Yinazhin’s Way. He’d seen a map once which showed it all around the edge of the moors in a great arc from Bloodsalt to Bazim Crag. Someone had told him that you could see
Samir’s Crossing and the Sapphire valley from the path. Without anything else to go by, he went on, walking the road at night, sheltered away from it in the days. When the road touched the
edge of the cliffs and he looked out over the Hungry Mountain Plain and saw in the distance the glitter of a river and the black smudge of charred earth that had once been a town, he began to climb
down. The cliffs weren’t even cliffs here, easier than he’d expected, more a steep scrabbling scree of loose stones and boulders. Plenty of shelter from dragons.

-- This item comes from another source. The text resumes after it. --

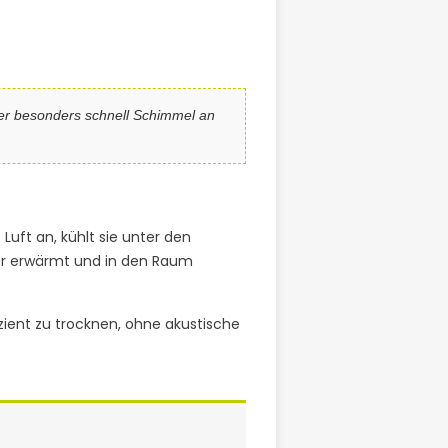
hier besonders schnell Schimmel an
Luft an, kühlt sie unter den
der erwärmt und in den Raum
ient zu trocknen, ohne akustische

He had to stop a mile or so away from the edge of what had once been Samir’s Crossing. Stop and take a moment to get himself together. Adamantine Men took what life brought, whatever that
was. They took their pleasures as it suited them when pleasures were there to be had. They didn’t shirk their load or complain or falter when they were set to work. If the weight of their
burden crushed them, then so be it, they got crushed, but they kept going to the end, staggering onwards, never putting it down. Adamantine Men didn’t weep at the thought that there would
finally be rest at the end of the night, and water and perhaps a few strips of dried meat and stale bread and most of all the company of their fellow men after so long alone in the wilderness. So
since Adamantine Men did none of those things, Skjorl took a few moments to be something else where no one would know, and only when he’d done with that did he walk on. Samir’s Crossing
was ash, but there were cellars there, places where others kept watch on the movements of the dragons near the Spur. From Samir’s Crossing there were tunnels to the Spur itself and what
passed for home.

He wrinkled his eyes, trying to see if he could see the Spur in the distance, but it was dark. He didn’t remember seeing it in the day. Couldn’t remember when the Spur had faded out
of sight after they’d left it all those months ago. After Samir’s Crossing and before the Sapphire valley turned north and butted against the cliffs of the moors. Somewhen in between.
Which meant this wasn’t right, and he wasn’t coming up on Samir’s Crossing after all.